For us, it's now breakfast on Sunday. The kids have grown and moved away, but when we see them, it's on the weekend and for breakfast. We do it right, with a meat, a bread and eggs. French toast gets maple syrup, eggs get everything done to them and the sausage is always from the butcher who does it right. We sit, we eat, we slurp coffee, we pass around the paper, we talk, laugh and catch up on what happened and what is to come. It's wonderful and makes my week all the more brighter. When friends and family come into town, it's always breakfast at our place.
Sadly, the Christmas period is the only time I get to enjoy the familial table, and all the traditions we've constructed around the holiday get trotted out -- the seafood hotpot on Christmas eve, the sticky-rice-stuffed turkey on the big day, the turkey congee the next morning. It leaves me wistful to think that the next one is a whole 6 months away.
My strongest memories from childhood involve meals around the campfire as well as big meals with my German family. I had an aunt and uncle who had the gift of making people feel welcome, and food was always a big part of that.
@ lawoman, as I was reading I was wondering what my own childrens' strongest family-food memories will be and I'm thinking it probably also will be breakfast. Five or six years ago mornings were really chaotic, so in hopes of restoring order I started making simple hot breakfasts, and sitting them all down together and I read novels to them while they eat. We can't always sit down together at dinner but most of the time but most of the time they're all here before school, plus we've dined our way through some wonderful literature.
They're teens and preteens now and the school schedule has been reworked so drastically for this upcoming year that I don't think we'll be able to continue in this same way.

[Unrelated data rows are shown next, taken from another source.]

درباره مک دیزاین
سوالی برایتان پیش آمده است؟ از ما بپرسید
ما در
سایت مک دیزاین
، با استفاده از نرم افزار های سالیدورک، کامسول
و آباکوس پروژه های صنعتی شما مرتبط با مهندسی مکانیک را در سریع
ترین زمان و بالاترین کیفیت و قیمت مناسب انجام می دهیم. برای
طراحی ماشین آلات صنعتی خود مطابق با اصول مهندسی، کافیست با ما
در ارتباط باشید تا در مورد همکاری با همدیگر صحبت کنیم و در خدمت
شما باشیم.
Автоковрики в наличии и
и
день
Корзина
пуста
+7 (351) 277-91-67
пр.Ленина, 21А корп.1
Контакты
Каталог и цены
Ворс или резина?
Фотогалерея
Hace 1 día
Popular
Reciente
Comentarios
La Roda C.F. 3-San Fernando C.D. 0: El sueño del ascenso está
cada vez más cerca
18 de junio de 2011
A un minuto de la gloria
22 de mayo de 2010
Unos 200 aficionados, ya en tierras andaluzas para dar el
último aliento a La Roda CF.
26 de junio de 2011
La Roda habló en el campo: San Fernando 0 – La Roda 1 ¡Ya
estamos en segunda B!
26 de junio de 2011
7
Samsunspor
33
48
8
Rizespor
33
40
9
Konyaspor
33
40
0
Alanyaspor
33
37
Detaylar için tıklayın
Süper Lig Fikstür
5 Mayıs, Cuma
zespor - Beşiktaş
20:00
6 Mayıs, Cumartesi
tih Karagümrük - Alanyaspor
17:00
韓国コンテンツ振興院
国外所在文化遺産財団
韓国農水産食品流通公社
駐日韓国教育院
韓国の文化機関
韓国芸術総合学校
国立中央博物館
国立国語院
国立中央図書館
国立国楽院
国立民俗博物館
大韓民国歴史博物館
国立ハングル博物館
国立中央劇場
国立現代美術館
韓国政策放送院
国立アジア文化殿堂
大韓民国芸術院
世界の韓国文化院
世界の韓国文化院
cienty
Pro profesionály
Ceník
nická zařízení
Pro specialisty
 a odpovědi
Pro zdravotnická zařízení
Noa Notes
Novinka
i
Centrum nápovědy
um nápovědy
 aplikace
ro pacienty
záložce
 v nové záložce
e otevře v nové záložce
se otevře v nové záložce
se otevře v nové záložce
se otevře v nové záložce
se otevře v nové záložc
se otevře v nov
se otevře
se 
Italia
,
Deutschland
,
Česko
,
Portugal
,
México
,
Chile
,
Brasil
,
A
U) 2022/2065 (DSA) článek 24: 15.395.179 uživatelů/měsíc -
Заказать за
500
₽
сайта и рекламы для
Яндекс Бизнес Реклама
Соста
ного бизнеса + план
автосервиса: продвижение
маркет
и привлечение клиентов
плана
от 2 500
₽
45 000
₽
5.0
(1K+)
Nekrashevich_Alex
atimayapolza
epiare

Sigh...I'm sure going to miss it.
when my grown up sons were small they loved what they now call Mom's chicken. what's that...oh, it's so embarrassing....plop cut up chicken on a cookie sheet. put pats of butter on top, shake some garlic salt & paprika on top. push in a 350 oven & every 15 min. brush the now melted butter on the top of chicken pieces. Arrrgh, it's so fatty. We ate fattier foods in the olden days and I didn't know better then...I showed them and I showed their partners how to make it...my sons said I had left something out of the recipe because when they made it, it didn't taste the same as when I cooked it. The memory of "Mom's chicken" lives on for the boys, although I find it too fatty to eat now.